LONDON (Reuters) -A four-day "extreme heat" warning came into force in parts of England and Wales on Thursday, with temperatures poised to top 35 Celsius in another heatwave that could cause wildfires and pressure water supplies and transport services.
The Met Office said its amber warning, its second-most severe after red, will last until the end of Sunday, and cautioned that people vulnerable to extreme heat could face adverse health effects.
Temperatures are expected to peak at 35C (95 Fahrenheit) on Friday and may hit 36C in some places on Saturday.
"The grass in London is tinderbox dry and the smallest of sparks can start a blaze which could cause devastation," London Fire Brigade Assistant Commissioner Jonathan Smith said on Thursday.

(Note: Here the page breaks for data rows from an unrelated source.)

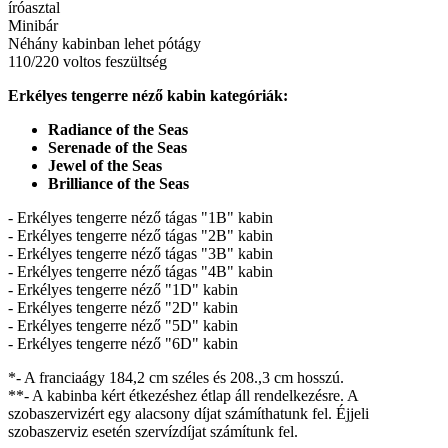
íróasztal
Minibár
Néhány kabinban lehet pótágy
110/220 voltos feszültség
Erkélyes tengerre néző kabin kategóriák:
Radiance of the Seas
Serenade of the Seas
Jewel of the Seas
Brilliance of the Seas
- Erkélyes tengerre néző tágas "1B" kabin
- Erkélyes tengerre néző tágas "2B" kabin
- Erkélyes tengerre néző tágas "3B" kabin
- Erkélyes tengerre néző tágas "4B" kabin
- Erkélyes tengerre néző "1D" kabin
- Erkélyes tengerre néző "2D" kabin
- Erkélyes tengerre néző "5D" kabin
- Erkélyes tengerre néző "6D" kabin
*- A franciaágy 184,2 cm széles és 208.,3 cm hosszú.
**- A kabinba kért étkezéshez étlap áll rendelkezésre. A
szobaszervizért egy alacsony díjat számíthatunk fel. Éjjeli
szobaszerviz esetén szervízdíjat számítunk fel.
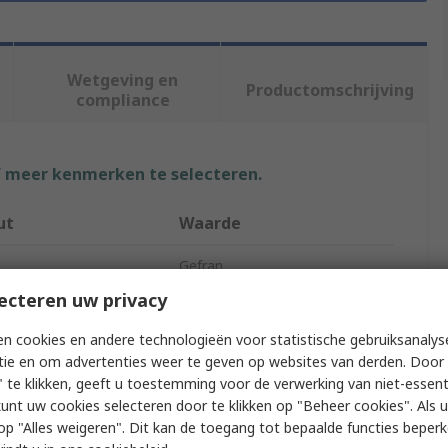
Wetgeving en
Productomschrijving
compliance
f meer kenmerken te selecteren.
ut
Waarde
Gefran
ecteren uw privacy
Type
Inclinometer
n cookies en andere technologieën voor statistische gebruiksanalys
f Axis
1
tie en om advertenties weer te geven op websites van derden. Door 
 te klikken, geeft u toestemming voor de verwerking van niet-essent
ment Range
±60°
kunt uw cookies selecteren door te klikken op "Beheer cookies". Als u 
 u op "Alles weigeren". Dit kan de toegang tot bepaalde functies beper
n
12 bit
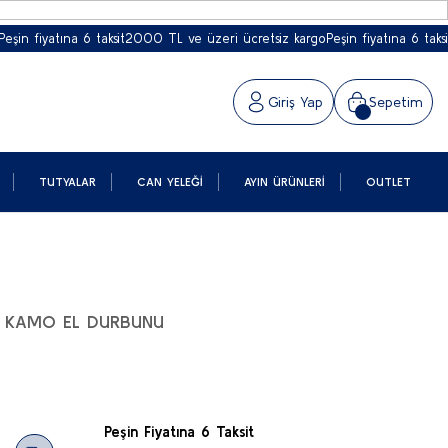
fiyatına 6 taksit
2000 TL ve üzeri ücretsiz kargo
Peşin fiyatına 6 taksit
2000
Giriş Yap
Sepetim
TUTYALAR
CAN YELEĞI
AYIN ÜRÜNLERI
OUTLET
D KAMO EL DURBUNU
Peşin Fiyatına 6 Taksit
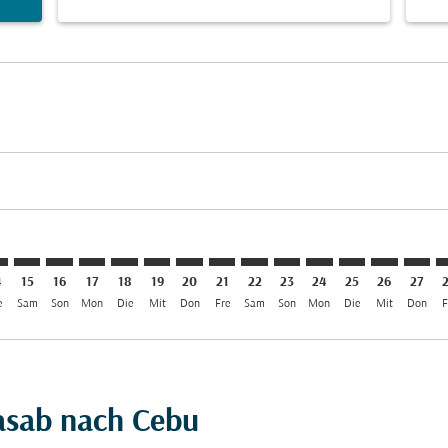
imer. Angebote finden
sclaimer. Angebote finden
rs-disclaimer. Angebote finden
offers-disclaimer. Angebote finden
iew-offers-disclaimer. Angebote finden
mp-view-offers-disclaimer. Angebote finden
B: cmp-view-offers-disclaimer. Angebote finden
S–CEB: cmp-view-offers-disclaimer. Angebote finden
KHS–CEB: cmp-view-offers-disclaimer. Angebote finden
KHS–CEB: cmp-view-offers-disclaimer. Angebote find
KHS–CEB: cmp-view-offers-disclaimer. Angebote 
KHS–CEB: cmp-view-offers-disclaimer. Angeb
KHS–CEB: cmp-view-offers-disclaimer. A
KHS–CEB: cmp-view-offers-disclaime
KHS–CEB: cmp-view-offers-discl
KHS–CEB: cmp-view-offers-d
KHS–CEB: cmp-view-offe
KHS–CEB: cmp-view
KHS–CEB: cmp-
KHS–CEB: 
KHS–C
K
4
15
16
17
18
19
20
21
22
23
24
25
26
27
e
Sam
Son
Mon
Die
Mit
Don
Fre
Sam
Son
Mon
Die
Mit
Don
F
hasab nach Cebu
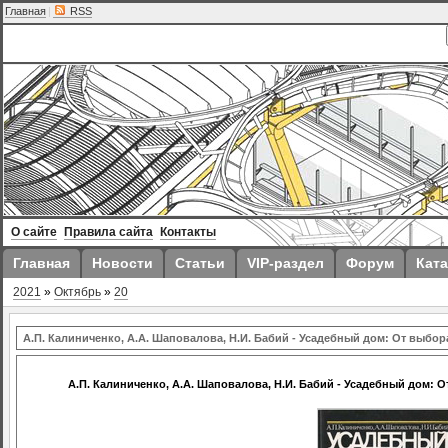
Главная
|
RSS
О сайте
Правила сайта
Контакты
Главная
Новости
Статьи
VIP-раздел
Форум
Ката
2021
»
Октябрь
»
20
А.П. Калиниченко, А.А. Шаповалова, Н.И. Бабий - Усадебный дом: От выбо
А.П. Калиниченко, А.А. Шаповалова, Н.И. Бабий - Усадебный дом: 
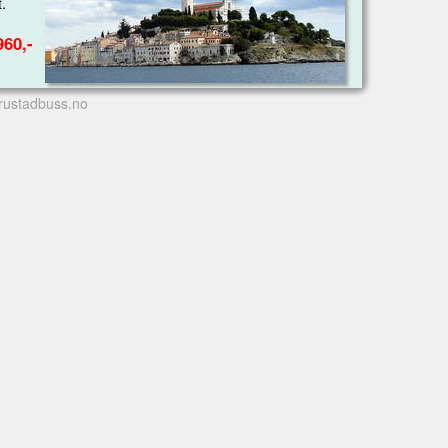
.
960,-
rustadbuss.no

The brigade, which faced its busiest week since World War Two during July's heatwave, said it had tackled 340 grass, rubbish and open land fires in the first week of August, compared with just 42 in the same week last year.
The Met Office raised its forecast for fire severity in London and other parts of England over the next few days to "exceptional" or level 5, its highest.
The warning follows the driest July for England since 1935, when temperatures rose above 40C for the first time, turning a renewed spotlight to the impacts of climate change.
Other European nations have also faced a scorching heatwave in recent weeks with temperatures often exceeding 40C.
During July's heatwave, Britain, which is less used to such high temperatures, faced power outages, damage to airport runways and rail tracks and dozens of blazes in London that destroyed properties and vehicles.
Britain's environment minister George Eustice on Wednesday urged water companies to take precautions to protect water supplies and tackle the effects of the prolonged dry weather.
Several water companies have already imposed restrictions on water usage and supermarkets have limited sales of disposable barbecues that firefighters warn can set light to tinder-dry grass.
This week's amber warning follows Britain's first-ever red "Extreme Heat" warning in July.